[Collected data]
▼

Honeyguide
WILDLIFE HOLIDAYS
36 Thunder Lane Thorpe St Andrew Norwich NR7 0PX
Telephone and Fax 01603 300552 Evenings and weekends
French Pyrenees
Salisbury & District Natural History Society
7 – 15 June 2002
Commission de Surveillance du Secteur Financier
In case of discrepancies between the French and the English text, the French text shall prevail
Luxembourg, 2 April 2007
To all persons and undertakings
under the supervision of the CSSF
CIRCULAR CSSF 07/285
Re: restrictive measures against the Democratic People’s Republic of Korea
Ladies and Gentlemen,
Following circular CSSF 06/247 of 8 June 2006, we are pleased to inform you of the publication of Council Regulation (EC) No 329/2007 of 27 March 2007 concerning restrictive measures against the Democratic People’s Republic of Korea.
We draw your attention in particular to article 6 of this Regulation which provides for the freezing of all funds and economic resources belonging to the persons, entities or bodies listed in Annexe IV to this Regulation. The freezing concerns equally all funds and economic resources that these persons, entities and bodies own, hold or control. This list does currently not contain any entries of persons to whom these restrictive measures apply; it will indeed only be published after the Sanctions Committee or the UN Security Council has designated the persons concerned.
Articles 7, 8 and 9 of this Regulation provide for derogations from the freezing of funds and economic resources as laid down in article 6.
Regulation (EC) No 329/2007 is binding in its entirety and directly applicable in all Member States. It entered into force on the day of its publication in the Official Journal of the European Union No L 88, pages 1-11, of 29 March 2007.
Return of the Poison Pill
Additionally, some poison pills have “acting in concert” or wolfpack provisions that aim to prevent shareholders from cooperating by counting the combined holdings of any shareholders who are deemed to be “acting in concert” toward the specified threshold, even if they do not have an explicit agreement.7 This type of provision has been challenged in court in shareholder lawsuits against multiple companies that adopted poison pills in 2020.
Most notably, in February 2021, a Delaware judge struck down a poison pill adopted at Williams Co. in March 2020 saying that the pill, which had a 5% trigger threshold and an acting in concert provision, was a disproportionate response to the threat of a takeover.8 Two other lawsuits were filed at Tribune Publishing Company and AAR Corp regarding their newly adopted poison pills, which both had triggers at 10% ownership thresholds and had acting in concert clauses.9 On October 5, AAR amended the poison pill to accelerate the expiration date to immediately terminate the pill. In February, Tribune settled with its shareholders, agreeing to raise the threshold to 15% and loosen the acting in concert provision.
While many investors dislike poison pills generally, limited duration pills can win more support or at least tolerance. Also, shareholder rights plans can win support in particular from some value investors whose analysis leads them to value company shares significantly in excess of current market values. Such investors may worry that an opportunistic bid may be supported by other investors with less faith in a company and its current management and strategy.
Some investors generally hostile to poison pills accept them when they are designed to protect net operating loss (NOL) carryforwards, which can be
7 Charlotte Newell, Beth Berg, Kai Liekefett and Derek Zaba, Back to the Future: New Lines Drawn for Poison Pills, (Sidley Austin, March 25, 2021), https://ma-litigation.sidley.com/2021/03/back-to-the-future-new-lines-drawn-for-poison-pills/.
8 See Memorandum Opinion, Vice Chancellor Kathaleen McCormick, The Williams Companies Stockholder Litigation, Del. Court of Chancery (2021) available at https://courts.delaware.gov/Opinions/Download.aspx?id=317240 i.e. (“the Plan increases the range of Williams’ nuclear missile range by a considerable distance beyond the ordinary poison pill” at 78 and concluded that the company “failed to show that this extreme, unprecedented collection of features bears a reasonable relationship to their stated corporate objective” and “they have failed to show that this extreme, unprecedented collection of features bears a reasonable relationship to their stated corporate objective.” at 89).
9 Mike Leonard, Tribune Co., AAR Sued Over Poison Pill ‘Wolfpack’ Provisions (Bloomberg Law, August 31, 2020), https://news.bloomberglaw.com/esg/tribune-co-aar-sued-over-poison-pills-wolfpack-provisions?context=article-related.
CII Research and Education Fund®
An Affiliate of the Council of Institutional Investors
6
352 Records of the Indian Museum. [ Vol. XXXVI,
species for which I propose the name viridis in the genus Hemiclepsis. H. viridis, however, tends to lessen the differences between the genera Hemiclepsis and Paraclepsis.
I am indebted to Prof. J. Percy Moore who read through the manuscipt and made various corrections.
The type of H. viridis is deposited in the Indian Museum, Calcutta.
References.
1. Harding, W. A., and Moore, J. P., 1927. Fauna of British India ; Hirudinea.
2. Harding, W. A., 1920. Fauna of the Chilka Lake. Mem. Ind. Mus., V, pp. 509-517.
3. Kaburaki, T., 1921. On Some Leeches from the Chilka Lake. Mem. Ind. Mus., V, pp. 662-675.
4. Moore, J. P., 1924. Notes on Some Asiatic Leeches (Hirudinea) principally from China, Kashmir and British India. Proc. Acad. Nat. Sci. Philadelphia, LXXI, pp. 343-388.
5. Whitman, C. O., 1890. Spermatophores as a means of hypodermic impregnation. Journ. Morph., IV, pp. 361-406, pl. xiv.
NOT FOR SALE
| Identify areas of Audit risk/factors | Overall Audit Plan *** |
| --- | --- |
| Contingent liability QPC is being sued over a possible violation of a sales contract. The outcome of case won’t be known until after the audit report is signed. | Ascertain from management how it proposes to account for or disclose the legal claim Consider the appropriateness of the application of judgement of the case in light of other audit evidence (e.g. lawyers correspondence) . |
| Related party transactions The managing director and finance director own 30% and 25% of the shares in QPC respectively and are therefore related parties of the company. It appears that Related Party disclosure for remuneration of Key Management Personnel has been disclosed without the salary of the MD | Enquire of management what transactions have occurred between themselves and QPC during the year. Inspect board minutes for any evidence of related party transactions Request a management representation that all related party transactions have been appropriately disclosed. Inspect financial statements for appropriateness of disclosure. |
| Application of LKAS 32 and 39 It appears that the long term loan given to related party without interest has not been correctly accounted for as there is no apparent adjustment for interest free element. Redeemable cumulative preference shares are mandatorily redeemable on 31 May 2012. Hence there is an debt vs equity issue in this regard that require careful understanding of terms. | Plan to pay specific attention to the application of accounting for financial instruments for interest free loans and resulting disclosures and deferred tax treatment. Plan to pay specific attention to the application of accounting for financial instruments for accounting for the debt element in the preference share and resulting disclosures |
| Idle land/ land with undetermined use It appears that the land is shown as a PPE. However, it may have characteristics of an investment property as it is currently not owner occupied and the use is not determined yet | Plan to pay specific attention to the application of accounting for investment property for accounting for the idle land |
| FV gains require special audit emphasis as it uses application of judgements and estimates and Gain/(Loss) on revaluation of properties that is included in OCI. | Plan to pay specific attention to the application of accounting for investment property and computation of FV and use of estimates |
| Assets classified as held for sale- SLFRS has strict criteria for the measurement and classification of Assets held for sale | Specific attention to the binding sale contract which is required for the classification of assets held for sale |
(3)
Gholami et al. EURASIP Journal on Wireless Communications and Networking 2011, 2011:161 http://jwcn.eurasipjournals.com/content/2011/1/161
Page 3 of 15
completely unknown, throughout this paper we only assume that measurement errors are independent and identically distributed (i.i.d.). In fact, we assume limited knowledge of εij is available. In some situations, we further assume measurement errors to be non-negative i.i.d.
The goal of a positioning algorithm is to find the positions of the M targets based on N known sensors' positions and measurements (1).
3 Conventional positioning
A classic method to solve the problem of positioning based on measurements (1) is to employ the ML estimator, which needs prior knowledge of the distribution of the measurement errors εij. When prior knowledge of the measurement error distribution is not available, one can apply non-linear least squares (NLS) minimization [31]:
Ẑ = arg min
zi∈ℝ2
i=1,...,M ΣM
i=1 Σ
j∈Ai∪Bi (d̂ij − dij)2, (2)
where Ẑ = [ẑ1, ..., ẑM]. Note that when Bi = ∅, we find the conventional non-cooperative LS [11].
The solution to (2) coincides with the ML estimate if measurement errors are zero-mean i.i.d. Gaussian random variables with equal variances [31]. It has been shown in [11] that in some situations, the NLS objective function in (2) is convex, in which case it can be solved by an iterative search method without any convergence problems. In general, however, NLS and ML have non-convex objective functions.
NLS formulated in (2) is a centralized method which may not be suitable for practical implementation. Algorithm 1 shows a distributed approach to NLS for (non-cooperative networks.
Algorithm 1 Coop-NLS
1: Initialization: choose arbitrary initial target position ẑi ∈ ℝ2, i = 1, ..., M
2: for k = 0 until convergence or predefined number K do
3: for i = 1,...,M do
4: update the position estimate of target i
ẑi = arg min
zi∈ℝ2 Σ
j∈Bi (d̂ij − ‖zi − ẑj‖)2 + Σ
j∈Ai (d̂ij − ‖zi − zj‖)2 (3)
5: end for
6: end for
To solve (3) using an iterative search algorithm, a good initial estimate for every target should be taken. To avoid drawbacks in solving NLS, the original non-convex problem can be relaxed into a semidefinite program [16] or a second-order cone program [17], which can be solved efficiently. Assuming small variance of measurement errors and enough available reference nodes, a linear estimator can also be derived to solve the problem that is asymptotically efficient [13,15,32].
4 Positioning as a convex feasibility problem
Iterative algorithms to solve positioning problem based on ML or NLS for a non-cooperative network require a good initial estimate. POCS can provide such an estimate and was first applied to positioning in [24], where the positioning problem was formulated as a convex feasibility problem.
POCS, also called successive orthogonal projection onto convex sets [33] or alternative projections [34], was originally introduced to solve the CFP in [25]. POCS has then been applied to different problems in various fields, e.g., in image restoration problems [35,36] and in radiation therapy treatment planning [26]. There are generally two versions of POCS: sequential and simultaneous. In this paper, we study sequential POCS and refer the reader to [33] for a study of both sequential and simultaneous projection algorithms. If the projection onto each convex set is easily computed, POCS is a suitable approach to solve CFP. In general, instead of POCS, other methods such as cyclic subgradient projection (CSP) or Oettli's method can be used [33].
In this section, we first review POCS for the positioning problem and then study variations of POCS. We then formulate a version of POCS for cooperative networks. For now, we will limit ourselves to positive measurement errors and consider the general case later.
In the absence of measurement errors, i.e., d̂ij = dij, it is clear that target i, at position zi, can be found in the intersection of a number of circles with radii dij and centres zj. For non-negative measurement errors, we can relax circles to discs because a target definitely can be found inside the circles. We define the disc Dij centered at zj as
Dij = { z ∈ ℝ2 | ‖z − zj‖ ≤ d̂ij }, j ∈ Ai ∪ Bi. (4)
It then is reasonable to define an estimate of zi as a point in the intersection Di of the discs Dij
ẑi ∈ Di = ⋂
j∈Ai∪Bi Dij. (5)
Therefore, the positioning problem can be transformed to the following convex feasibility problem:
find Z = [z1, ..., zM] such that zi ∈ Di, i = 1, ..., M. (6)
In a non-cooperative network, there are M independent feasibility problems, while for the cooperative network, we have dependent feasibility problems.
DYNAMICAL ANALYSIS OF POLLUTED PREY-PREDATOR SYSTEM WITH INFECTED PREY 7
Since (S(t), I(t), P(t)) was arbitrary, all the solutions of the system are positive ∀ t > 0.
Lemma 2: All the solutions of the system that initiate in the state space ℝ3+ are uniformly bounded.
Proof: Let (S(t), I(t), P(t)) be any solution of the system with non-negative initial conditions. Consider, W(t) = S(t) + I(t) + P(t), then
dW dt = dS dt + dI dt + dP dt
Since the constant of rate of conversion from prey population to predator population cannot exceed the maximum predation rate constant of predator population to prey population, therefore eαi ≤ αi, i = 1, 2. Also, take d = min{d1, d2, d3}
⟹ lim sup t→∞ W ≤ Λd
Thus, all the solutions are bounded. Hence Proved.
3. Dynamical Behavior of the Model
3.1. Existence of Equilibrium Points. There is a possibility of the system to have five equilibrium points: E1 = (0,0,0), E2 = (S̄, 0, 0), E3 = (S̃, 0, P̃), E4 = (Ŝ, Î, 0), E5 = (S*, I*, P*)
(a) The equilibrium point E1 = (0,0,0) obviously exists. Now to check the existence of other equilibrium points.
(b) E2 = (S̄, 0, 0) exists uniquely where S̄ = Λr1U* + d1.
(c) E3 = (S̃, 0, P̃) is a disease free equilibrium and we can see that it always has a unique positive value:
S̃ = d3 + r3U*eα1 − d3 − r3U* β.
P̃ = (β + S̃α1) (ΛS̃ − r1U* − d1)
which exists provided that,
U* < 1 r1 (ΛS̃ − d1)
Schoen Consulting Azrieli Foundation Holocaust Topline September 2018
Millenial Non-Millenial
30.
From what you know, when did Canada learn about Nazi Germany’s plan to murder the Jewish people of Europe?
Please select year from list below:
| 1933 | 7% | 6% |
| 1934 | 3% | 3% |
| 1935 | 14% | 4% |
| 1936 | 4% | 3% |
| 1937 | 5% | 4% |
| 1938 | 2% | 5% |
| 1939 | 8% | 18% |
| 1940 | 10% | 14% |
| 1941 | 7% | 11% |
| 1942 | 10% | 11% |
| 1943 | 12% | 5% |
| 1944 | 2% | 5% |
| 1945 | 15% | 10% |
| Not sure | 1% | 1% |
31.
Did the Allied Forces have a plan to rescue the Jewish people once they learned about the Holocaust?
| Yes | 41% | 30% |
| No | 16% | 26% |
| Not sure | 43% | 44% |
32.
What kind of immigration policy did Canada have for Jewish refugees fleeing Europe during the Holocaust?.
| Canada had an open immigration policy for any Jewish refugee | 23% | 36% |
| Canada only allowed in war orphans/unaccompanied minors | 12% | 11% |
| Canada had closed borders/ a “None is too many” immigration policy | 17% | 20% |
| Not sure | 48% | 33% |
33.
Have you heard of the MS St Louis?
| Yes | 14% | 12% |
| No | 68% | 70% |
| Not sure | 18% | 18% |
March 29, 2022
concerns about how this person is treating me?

▲

> [BRIEF]: What is the number of lines above that hold the string "policy"? Answer with that number alone.

> [RESULT OF THIS EXERCISE]: 3